Let's solve this step by step.
First, consider the mating between a heterozygous male (Ww) and a homozygous recessive female (ww).
Here's the Punnett square for this cross:
[tex]\[
\begin{array}{|c|c|c|}
\hline & W & w \\
\hline w & Ww & Ww \\
\hline w & Ww & Ww \\
\hline
\end{array}
\][/tex]
In all four possible resulting combinations (Ww, Ww, Ww, Ww), the offspring will be heterozygous (Ww). Therefore, the chance of the offspring being heterozygous is 100%.
Now consider mating a heterozygous individual (Ww) with a homozygous dominant individual (WW).
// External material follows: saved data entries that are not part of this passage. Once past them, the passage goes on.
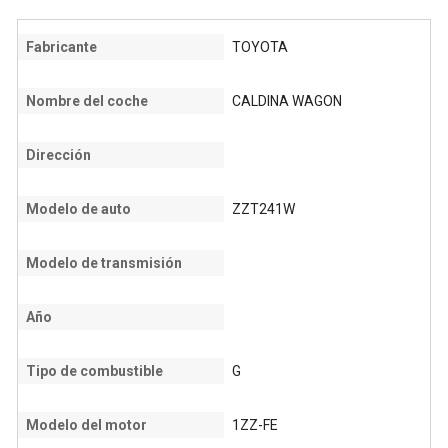
Fabricante
TOYOTA
Nombre del coche
CALDINA WAGON
Dirección
Modelo de auto
ZZT241W
Modelo de transmisión
Año
Tipo de combustible
G
Modelo del motor
1ZZ-FE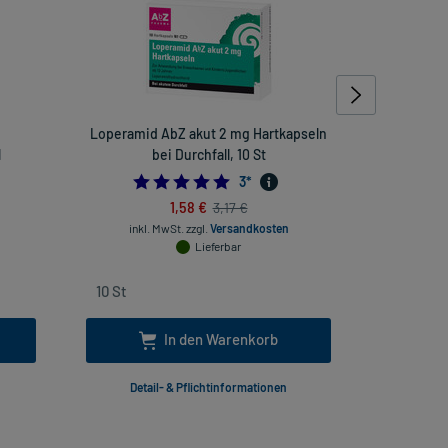
Loperamid AbZ akut 2 mg Hartkapseln
Cold
l
bei Durchfall, 10 St
5.0
3
*
1,58 €
3,17 €
inkl
inkl. MwSt.
zzgl.
Versandkosten
Lieferbar
In den Warenkorb
Detail- & Pflichtinformationen
Deta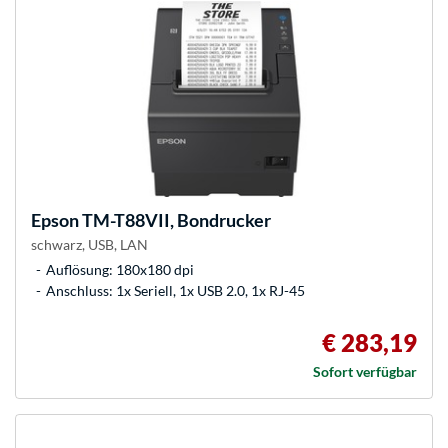
Epson
TM-T88VII, Bondrucker
schwarz, USB, LAN
Auflösung: 180x180 dpi
Anschluss: 1x Seriell, 1x USB 2.0, 1x RJ-45
€ 283,19
Sofort verfügbar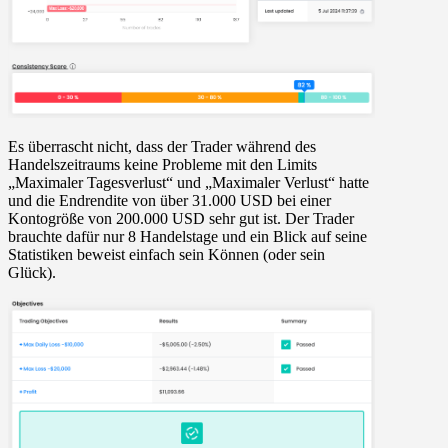
Es überrascht nicht, dass der Trader während des
Handelszeitraums keine Probleme mit den Limits
„Maximaler Tagesverlust“ und „Maximaler Verlust“ hatte
und die Endrendite von über 31.000 USD bei einer
Kontogröße von 200.000 USD sehr gut ist. Der Trader
brauchte dafür nur 8 Handelstage und ein Blick auf seine
Statistiken beweist einfach sein Können (oder sein
Glück).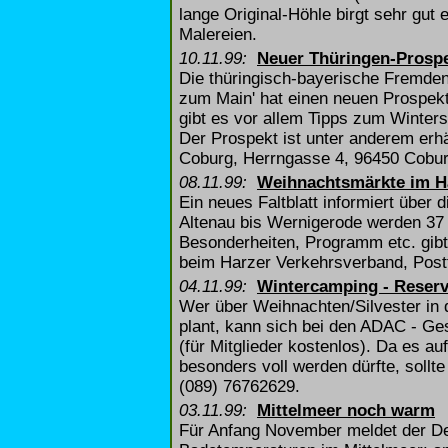
lange Original-Höhle birgt sehr gut e
Malereien.
10.11.99:
Neuer Thüringen-Prosp
Die thüringisch-bayerische Fremde
zum Main' hat einen neuen Prospekt
gibt es vor allem Tipps zum Winter
Der Prospekt ist unter anderem erh
Coburg, Herrngasse 4, 96450 Coburg
08.11.99:
Weihnachtsmärkte im H
Ein neues Faltblatt informiert übe
Altenau bis Wernigerode werden 37 M
Besonderheiten, Programm etc. gibt's
beim Harzer Verkehrsverband, Postf
04.11.99:
Wintercamping - Reser
Wer über Weihnachten/Silvester in
plant, kann sich bei den ADAC - Ges
(für Mitglieder kostenlos). Da es a
besonders voll werden dürfte, sollt
(089) 76762629.
03.11.99:
Mittelmeer noch warm
Für Anfang November meldet der D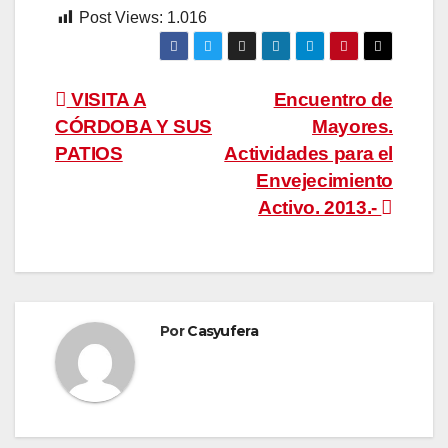
Post Views:
1.016
Navegación
VISITA A
Encuentro de
CÓRDOBA Y SUS
Mayores.
de
PATIOS
Actividades para el
entradas
Envejecimiento
Activo. 2013.-
Por
Casyufera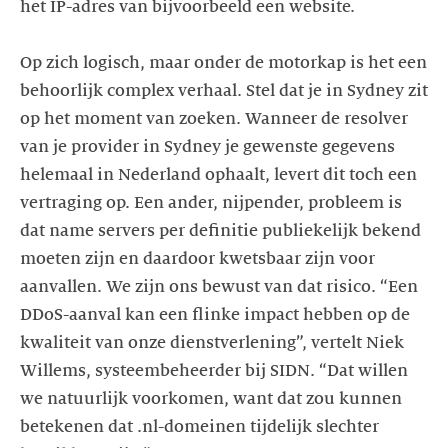
het IP-adres van bijvoorbeeld een website.
Op zich logisch, maar onder de motorkap is het een
behoorlijk complex verhaal. Stel dat je in Sydney zit
op het moment van zoeken. Wanneer de resolver
van je provider in Sydney je gewenste gegevens
helemaal in Nederland ophaalt, levert dit toch een
vertraging op. Een ander, nijpender, probleem is
dat name servers per definitie publiekelijk bekend
moeten zijn en daardoor kwetsbaar zijn voor
aanvallen. We zijn ons bewust van dat risico. “Een
DDoS-aanval kan een flinke impact hebben op de
kwaliteit van onze dienstverlening”, vertelt Niek
Willems, systeembeheerder bij SIDN. “Dat willen
we natuurlijk voorkomen, want dat zou kunnen
betekenen dat .nl-domeinen tijdelijk slechter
Here's the Punnett square for this cross:
[tex]\[
\begin{array}{|c|c|c|}
\hline & W & W \\
\hline W & WW & WW \\
\hline w & Ww & Ww \\
\hline
\end{array}
\][/tex]
In this case, the possible resulting combinations are WW, WW, Ww, Ww. All the offspring will either be homozygous dominant (WW) or heterozygous (Ww), so there is no chance of having a homozygous recessive (ww) offspring. Therefore, the probability of having a homozygous recessive offspring is 0%.
In conclusion:
- If a heterozygous male (Ww) is mated with a homozygous recessive female (ww), there is a 100% chance that the offspring will be heterozygous.
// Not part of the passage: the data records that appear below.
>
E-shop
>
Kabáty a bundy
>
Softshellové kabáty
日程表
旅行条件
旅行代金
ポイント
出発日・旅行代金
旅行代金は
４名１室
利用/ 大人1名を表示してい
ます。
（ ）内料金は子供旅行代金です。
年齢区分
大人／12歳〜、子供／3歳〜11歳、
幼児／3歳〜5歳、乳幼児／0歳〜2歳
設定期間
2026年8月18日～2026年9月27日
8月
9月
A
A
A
- If a heterozygous individual (Ww) is crossed with a homozygous dominant individual (WW), then the probability of having a homozygous recessive offspring is 0%.
Let's fill in the blanks:
If a heterozygous male with the genotype Ww is mated with a homozygous recessive female of genotype ww, there is a [tex]\(100\)[/tex]% chance that the offspring will be heterozygous.
If the heterozygous, Ww, is crossed with a homozygous dominant, WW, then the probability of having a homozygous recessive offspring is [tex]\(0\)[/tex].